(Beginning of Exercise text)
0

TLDR: In Solaris, if O_NDELAY is set on stdin by a child process, bash exits. Why?

The following code causes interactive bash (v4.3.33) or tcsh (6.19.00) shells to exit after the process finishes running:

#include <fcntl.h>

int main() {
  fcntl( 0, F_SETFL, O_NDELAY );

//int x = fcntl( 0, F_GETFL );
//fcntl( 0, F_SETFL, ~(x ^ (~O_NDELAY)) );

  return 0;
}

The versions of ksh, csh and zsh we have aren't affected by this problem.

To investigate I ran bash & csh under truss (similar to strace on Linux) like this:

$ truss -eaf -o bash.txt -u'*' -{v,r,w}all bash --noprofile --norc
$ truss -eaf -o csh.txt -u'*' -{v,r,w}all csh -f

After csh finishes running the process it does the following:

fcntl( 0, F_GETFL ) = FWRITE|FNDELAY
fcntl( 0, F_SETFL, FWRITE) = 0

... which gave me an idea. I changed the program to the commented out code above so it would toggle the state of O_NDELAY. If I run it twice in a row bash doesn't exit.
(End of Exercise text)
(Beginning of Excerpted records)
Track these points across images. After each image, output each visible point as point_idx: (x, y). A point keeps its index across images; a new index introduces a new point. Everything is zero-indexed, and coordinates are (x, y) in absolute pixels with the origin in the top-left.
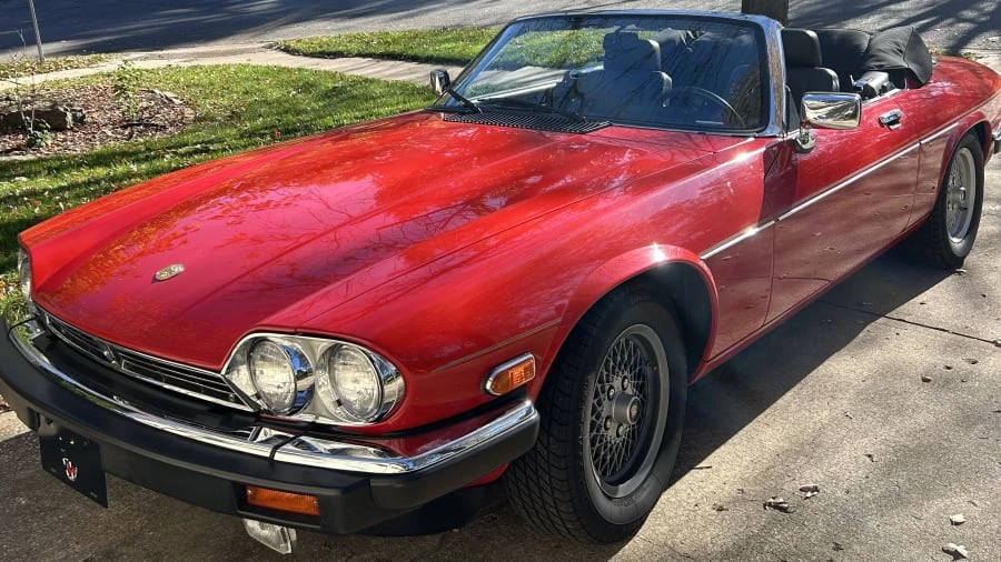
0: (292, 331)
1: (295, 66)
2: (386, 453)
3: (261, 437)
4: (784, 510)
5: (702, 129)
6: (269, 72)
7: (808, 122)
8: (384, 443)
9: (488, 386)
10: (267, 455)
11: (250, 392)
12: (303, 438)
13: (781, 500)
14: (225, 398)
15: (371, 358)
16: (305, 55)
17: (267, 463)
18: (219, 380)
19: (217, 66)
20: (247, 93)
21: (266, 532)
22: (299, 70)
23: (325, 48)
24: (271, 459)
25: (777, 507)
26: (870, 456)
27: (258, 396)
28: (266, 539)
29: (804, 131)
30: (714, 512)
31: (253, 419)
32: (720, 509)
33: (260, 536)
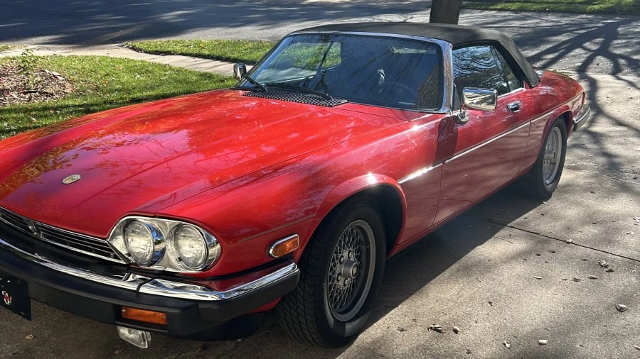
(End of Excerpted records)
Your tasks>
1/ According to the Solaris O_NDELAY text, which shells are not affected by the problem?
2/ Pick up the Solaris O_NDELAY text after its last sentence and keep writing it.

Answers in order>
1/ The versions of ksh, csh and zsh that the writer has.

2/
Brian Vandenberg
  • 4,011
  • 2
  • 37
  • 53
  • 1
    Well, I would certainly not be surprised if the shell gets very confused by having the terminal unexpectedly put in non-blocking mode. Why are you doing that? This seems like a "don't do that, then". – Nate Eldredge Sep 04 '20 at 03:22
  • 2
    In particular, it means that when the shell next tries to read the terminal, instead of blocking to wait for input, the `read()` call will fail immediately. There's no particular reason the shell should be designed to handle this situation, and so it probably assumes there was a genuine error and gives up. The shell on Linux may be written in a different way such that this happens not to break it (e.g. waiting for input using `poll()` instead of `read()`). – Nate Eldredge Sep 04 '20 at 03:26
  • Which shell are you using? – Andrew Henle Sep 04 '20 at 14:19
  • Well, *I'm* not the one doing it; it's a 3rd party tool. The shell is bash v 4. – Brian Vandenberg Sep 04 '20 at 16:30

1 Answers1

0

This answer got me started on the right path. The man page for read (in Solaris) says:

When attempting to read a file associated with a terminal that has no data currently available:

* If O_NDELAY is set, read() returns 0
* If O_NONBLOCK is set, read() returns -1 and sets errno to EAGAIN

... so when bash tries to read stdin it returns 0 causing it to assume EOF was hit.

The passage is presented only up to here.